What mistake am I making trying to calculate the line integral $\oint_C3xy^2dx+8x^3dy$.

Question

Evaluate the line integral $$\oint_C3xy^2dx+8x^3dy$$ where $C$ is the boundary of the region between the circles $x^2+y^2=1$ and $x^2+y^2=64$ having positive orientation.

I actually used Green's theorem to find this. I know $r$ ranges from $1$ to $8$ and $\theta$ ranges from $0$ to $\pi$.

Okay, so I found $\dfrac{d}{dx}8x^3=24x^2$, and $\dfrac{d}{dy}3xy^2=6xy$.
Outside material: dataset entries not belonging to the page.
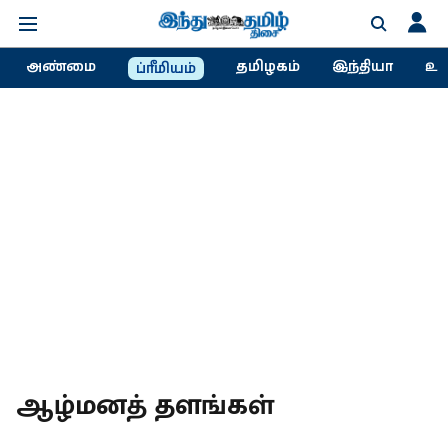
அண்மை
தமிழகம்
இந்தியா
உல
ப்ரீமியம்
ஆழ்மனத் தளங்கள்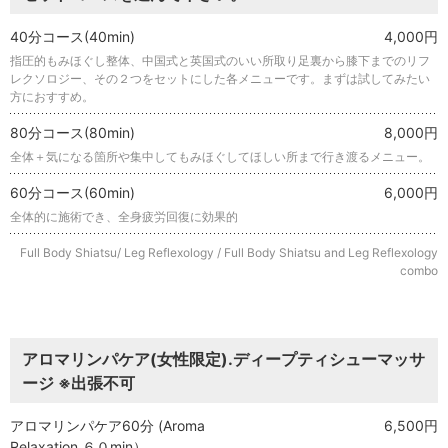
40分コース(40min)
4,000円
指圧的もみほぐし整体、中国式と英国式のいい所取り足裏から膝下までのリフ
レクソロジー、その２つをセットにした各メニューです。まずは試してみたい
方におすすめ。
80分コース(80min)
8,000円
全体＋気になる箇所や集中してもみほぐしてほしい所まで行き渡るメニュー。
60分コース(60min)
6,000円
全体的に施術でき、全身疲労回復に効果的
Full Body Shiatsu/ Leg Reflexology / Full Body Shiatsu and Leg Reflexology
combo
アロマリンパケア(女性限定).ディープティシューマッサ
ージ ※出張不可
アロマリンパケア60分 (Aroma
6,500円
Relaxation ６０min）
Now I'm integrating $24x^2-6xy$. I converted it to polar coordinates and took the integral and I got $0$. However this is incorrect. What am I doing wrong?

Answer 1

Remember greens theorem is:

$\oint_C Ldx+ Mdy = \int_D ( \partial_x M - \partial_y L ) dx dy $

So in this case we have

$ \oint_C3xy^2dx+8x^3dy = \int _D (24 x^2 -6 xy ) dx dy = \int_1^8 \int_0^{2\pi} r^3( 24 \cos ^2 \theta - 6 \cos \theta \sin \theta ) d\theta dr $

The second term is odd on the interval so it drops, I'll leave you to finish the question. I.e

$ \oint_C3xy^2dx+8x^3dy = 24 \int_1^8 \int_0^{2\pi} r^3 \cos ^2 \theta d \theta dr = ? $

hint: use the half angle identity.

Answer 2

A direct integration around the two circles involves (by convention) following the larger circle counter-clockwise ("positive" direction) and then the smaller circle clockwise ("negative" direction). Applying polar coordinates, the integral becomes

$$ \int_0^{2 \pi} \ 3 \ (r \cos \theta) \ (r \sin \theta)^2 \ \ d(r \cos \theta) \ \ + \ \ 8 \ (r \cos \theta)^3 \ \ d(r \sin \theta) $$

with fixed values for $ \ r \ $ . We would trace the two circles by

$$ 8^4 \ \int_0^{2 \pi} \ -3 \ \sin^3 \theta \ \cos \theta \ + \ 8 \ \cos^4 \theta \ \ d \theta $$

$$ - \ \ 1^4 \ \int_0^{2 \pi} \ -3 \ \sin^3 \theta \ \cos \theta \ + \ 8 \ \cos^4 \theta \ \ d \theta $$

$$ = \ \ ( \ 8^4 - 1 \ ) \ \left( \ [ \ 3 \theta \ + \ 2 \ \sin \ 2 \theta \ + \ \frac{1}{4} \sin \ 4 \theta \ ] \ + \ [ \ \frac{3}{4} \sin^4 \theta \ ] \ \right) \ \vert_0^{2 \pi} \ \ . $$

Integrating through one full period, all of the terms except the first produce zeroes. Thus, the value of the integral is

$$ ( \ 8^4 - 1 \ ) \ \cdot \ 3 \cdot \ 2 \pi \ = \ 6 \pi \ ( \ 8^4 - 1 \ ) \ \ \text{or} \ \ 24570 \pi \ \ . $$

This confirms the result found by Jeb , applying Green's Theorem over the annulus bounded by the two circles.